EXERCISE REQUIREMENTS: Before anything else, copy every record below exactly as it stands.

Saved entries
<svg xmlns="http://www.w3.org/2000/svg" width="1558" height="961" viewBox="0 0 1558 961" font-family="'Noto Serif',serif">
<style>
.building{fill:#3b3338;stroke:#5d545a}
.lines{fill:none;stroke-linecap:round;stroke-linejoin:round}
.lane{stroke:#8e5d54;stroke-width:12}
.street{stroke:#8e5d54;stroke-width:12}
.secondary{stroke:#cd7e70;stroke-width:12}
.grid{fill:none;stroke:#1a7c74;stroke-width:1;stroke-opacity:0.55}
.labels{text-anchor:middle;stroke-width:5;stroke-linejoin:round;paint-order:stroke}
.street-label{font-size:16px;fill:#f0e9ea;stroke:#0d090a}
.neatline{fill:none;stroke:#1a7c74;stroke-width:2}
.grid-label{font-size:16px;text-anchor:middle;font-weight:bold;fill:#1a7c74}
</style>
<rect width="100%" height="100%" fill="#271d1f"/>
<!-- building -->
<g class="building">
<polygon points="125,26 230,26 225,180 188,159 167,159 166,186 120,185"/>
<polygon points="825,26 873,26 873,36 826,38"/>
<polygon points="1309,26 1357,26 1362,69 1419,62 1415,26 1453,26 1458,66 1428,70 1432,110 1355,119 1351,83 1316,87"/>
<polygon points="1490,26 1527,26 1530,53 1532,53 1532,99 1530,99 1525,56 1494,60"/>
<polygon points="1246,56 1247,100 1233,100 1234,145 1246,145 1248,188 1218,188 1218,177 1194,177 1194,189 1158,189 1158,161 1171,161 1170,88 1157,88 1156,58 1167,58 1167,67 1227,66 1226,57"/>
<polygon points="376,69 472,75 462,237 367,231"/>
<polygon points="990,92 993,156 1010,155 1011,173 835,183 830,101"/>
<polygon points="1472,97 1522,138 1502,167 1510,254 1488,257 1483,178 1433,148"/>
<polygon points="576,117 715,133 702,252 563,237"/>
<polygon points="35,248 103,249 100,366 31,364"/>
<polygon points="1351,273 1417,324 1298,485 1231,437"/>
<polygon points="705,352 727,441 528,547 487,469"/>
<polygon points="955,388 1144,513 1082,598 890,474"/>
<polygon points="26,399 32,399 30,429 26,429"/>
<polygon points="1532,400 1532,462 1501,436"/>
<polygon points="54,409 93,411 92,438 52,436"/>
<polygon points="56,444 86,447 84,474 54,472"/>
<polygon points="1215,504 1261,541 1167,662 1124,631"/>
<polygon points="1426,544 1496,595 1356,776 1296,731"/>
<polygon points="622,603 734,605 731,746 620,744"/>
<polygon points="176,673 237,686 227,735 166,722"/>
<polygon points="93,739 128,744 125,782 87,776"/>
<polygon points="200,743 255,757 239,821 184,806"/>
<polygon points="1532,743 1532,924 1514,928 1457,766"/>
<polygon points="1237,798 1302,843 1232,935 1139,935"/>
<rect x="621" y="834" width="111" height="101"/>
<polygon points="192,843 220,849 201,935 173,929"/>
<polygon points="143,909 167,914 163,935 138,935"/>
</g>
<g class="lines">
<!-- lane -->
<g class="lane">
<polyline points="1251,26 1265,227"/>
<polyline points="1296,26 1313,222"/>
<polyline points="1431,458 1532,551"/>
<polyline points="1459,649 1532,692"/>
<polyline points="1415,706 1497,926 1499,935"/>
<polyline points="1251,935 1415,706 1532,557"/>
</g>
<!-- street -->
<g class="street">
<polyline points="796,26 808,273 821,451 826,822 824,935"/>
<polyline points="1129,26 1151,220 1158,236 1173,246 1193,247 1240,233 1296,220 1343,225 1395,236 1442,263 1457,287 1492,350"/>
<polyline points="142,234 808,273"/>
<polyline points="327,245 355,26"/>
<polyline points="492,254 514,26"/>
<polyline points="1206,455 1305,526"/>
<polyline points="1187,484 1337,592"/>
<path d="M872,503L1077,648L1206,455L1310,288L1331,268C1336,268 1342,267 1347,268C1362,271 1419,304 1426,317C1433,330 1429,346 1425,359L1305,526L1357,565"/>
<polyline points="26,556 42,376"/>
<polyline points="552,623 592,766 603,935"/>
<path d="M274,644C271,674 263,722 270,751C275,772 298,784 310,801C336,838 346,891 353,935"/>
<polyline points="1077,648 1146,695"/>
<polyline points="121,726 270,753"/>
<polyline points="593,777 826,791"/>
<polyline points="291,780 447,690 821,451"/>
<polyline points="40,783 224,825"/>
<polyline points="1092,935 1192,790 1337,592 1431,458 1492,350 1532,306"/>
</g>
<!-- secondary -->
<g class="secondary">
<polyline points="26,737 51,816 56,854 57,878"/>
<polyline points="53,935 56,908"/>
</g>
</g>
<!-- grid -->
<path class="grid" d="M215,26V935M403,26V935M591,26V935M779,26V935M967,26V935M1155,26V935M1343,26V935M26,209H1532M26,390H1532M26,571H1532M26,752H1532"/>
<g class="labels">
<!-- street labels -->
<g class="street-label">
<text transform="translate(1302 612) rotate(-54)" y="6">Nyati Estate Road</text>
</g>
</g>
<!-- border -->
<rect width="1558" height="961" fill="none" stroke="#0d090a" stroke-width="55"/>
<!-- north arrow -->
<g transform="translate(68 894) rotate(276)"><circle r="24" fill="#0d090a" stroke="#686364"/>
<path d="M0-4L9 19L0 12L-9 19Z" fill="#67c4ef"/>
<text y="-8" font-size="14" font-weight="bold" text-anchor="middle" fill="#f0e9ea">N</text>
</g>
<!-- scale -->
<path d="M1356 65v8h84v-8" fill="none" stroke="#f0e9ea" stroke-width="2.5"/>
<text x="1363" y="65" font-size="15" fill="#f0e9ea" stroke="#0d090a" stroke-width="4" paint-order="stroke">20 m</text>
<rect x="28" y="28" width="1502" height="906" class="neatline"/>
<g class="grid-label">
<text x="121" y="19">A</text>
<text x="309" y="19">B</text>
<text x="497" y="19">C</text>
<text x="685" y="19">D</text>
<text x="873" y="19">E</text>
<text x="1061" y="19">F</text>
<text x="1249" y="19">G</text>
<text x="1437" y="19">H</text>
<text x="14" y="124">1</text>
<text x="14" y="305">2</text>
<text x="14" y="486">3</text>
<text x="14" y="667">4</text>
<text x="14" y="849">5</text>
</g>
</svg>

SOLUTION TO THIS EXERCISE:
<svg xmlns="http://www.w3.org/2000/svg" width="1558" height="961" viewBox="0 0 1558 961" font-family="'Noto Serif',serif">
<style>
.building{fill:#3b3338;stroke:#5d545a}
.lines{fill:none;stroke-linecap:round;stroke-linejoin:round}
.lane{stroke:#8e5d54;stroke-width:12}
.street{stroke:#8e5d54;stroke-width:12}
.secondary{stroke:#cd7e70;stroke-width:12}
.grid{fill:none;stroke:#1a7c74;stroke-width:1;stroke-opacity:0.55}
.labels{text-anchor:middle;stroke-width:5;stroke-linejoin:round;paint-order:stroke}
.street-label{font-size:16px;fill:#f0e9ea;stroke:#0d090a}
.neatline{fill:none;stroke:#1a7c74;stroke-width:2}
.grid-label{font-size:16px;text-anchor:middle;font-weight:bold;fill:#1a7c74}
</style>
<rect width="100%" height="100%" fill="#271d1f"/>
<!-- building -->
<g class="building">
<polygon points="125,26 230,26 225,180 188,159 167,159 166,186 120,185"/>
<polygon points="825,26 873,26 873,36 826,38"/>
<polygon points="1309,26 1357,26 1362,69 1419,62 1415,26 1453,26 1458,66 1428,70 1432,110 1355,119 1351,83 1316,87"/>
<polygon points="1490,26 1527,26 1530,53 1532,53 1532,99 1530,99 1525,56 1494,60"/>
<polygon points="1246,56 1247,100 1233,100 1234,145 1246,145 1248,188 1218,188 1218,177 1194,177 1194,189 1158,189 1158,161 1171,161 1170,88 1157,88 1156,58 1167,58 1167,67 1227,66 1226,57"/>
<polygon points="376,69 472,75 462,237 367,231"/>
<polygon points="990,92 993,156 1010,155 1011,173 835,183 830,101"/>
<polygon points="1472,97 1522,138 1502,167 1510,254 1488,257 1483,178 1433,148"/>
<polygon points="576,117 715,133 702,252 563,237"/>
<polygon points="35,248 103,249 100,366 31,364"/>
<polygon points="1351,273 1417,324 1298,485 1231,437"/>
<polygon points="705,352 727,441 528,547 487,469"/>
<polygon points="955,388 1144,513 1082,598 890,474"/>
<polygon points="26,399 32,399 30,429 26,429"/>
<polygon points="1532,400 1532,462 1501,436"/>
<polygon points="54,409 93,411 92,438 52,436"/>
<polygon points="56,444 86,447 84,474 54,472"/>
<polygon points="1215,504 1261,541 1167,662 1124,631"/>
<polygon points="1426,544 1496,595 1356,776 1296,731"/>
<polygon points="622,603 734,605 731,746 620,744"/>
<polygon points="176,673 237,686 227,735 166,722"/>
<polygon points="93,739 128,744 125,782 87,776"/>
<polygon points="200,743 255,757 239,821 184,806"/>
<polygon points="1532,743 1532,924 1514,928 1457,766"/>
<polygon points="1237,798 1302,843 1232,935 1139,935"/>
<rect x="621" y="834" width="111" height="101"/>
<polygon points="192,843 220,849 201,935 173,929"/>
<polygon points="143,909 167,914 163,935 138,935"/>
</g>
<g class="lines">
<!-- lane -->
<g class="lane">
<polyline points="1251,26 1265,227"/>
<polyline points="1296,26 1313,222"/>
<polyline points="1431,458 1532,551"/>
<polyline points="1459,649 1532,692"/>
<polyline points="1415,706 1497,926 1499,935"/>
<polyline points="1251,935 1415,706 1532,557"/>
</g>
<!-- street -->
<g class="street">
<polyline points="796,26 808,273 821,451 826,822 824,935"/>
<polyline points="1129,26 1151,220 1158,236 1173,246 1193,247 1240,233 1296,220 1343,225 1395,236 1442,263 1457,287 1492,350"/>
<polyline points="142,234 808,273"/>
<polyline points="327,245 355,26"/>
<polyline points="492,254 514,26"/>
<polyline points="1206,455 1305,526"/>
<polyline points="1187,484 1337,592"/>
<path d="M872,503L1077,648L1206,455L1310,288L1331,268C1336,268 1342,267 1347,268C1362,271 1419,304 1426,317C1433,330 1429,346 1425,359L1305,526L1357,565"/>
<polyline points="26,556 42,376"/>
<polyline points="552,623 592,766 603,935"/>
<path d="M274,644C271,674 263,722 270,751C275,772 298,784 310,801C336,838 346,891 353,935"/>
<polyline points="1077,648 1146,695"/>
<polyline points="121,726 270,753"/>
<polyline points="593,777 826,791"/>
<polyline points="291,780 447,690 821,451"/>
<polyline points="40,783 224,825"/>
<polyline points="1092,935 1192,790 1337,592 1431,458 1492,350 1532,306"/>
</g>
<!-- secondary -->
<g class="secondary">
<polyline points="26,737 51,816 56,854 57,878"/>
<polyline points="53,935 56,908"/>
</g>
</g>
<!-- grid -->
<path class="grid" d="M215,26V935M403,26V935M591,26V935M779,26V935M967,26V935M1155,26V935M1343,26V935M26,209H1532M26,390H1532M26,571H1532M26,752H1532"/>
<g class="labels">
<!-- street labels -->
<g class="street-label">
<text transform="translate(1302 612) rotate(-54)" y="6">Nyati Estate Road</text>
</g>
</g>
<!-- border -->
<rect width="1558" height="961" fill="none" stroke="#0d090a" stroke-width="55"/>
<!-- north arrow -->
<g transform="translate(68 894) rotate(276)"><circle r="24" fill="#0d090a" stroke="#686364"/>
<path d="M0-4L9 19L0 12L-9 19Z" fill="#67c4ef"/>
<text y="-8" font-size="14" font-weight="bold" text-anchor="middle" fill="#f0e9ea">N</text>
</g>
<!-- scale -->
<path d="M1356 65v8h84v-8" fill="none" stroke="#f0e9ea" stroke-width="2.5"/>
<text x="1363" y="65" font-size="15" fill="#f0e9ea" stroke="#0d090a" stroke-width="4" paint-order="stroke">20 m</text>
<rect x="28" y="28" width="1502" height="906" class="neatline"/>
<g class="grid-label">
<text x="121" y="19">A</text>
<text x="309" y="19">B</text>
<text x="497" y="19">C</text>
<text x="685" y="19">D</text>
<text x="873" y="19">E</text>
<text x="1061" y="19">F</text>
<text x="1249" y="19">G</text>
<text x="1437" y="19">H</text>
<text x="14" y="124">1</text>
<text x="14" y="305">2</text>
<text x="14" y="486">3</text>
<text x="14" y="667">4</text>
<text x="14" y="849">5</text>
</g>
</svg>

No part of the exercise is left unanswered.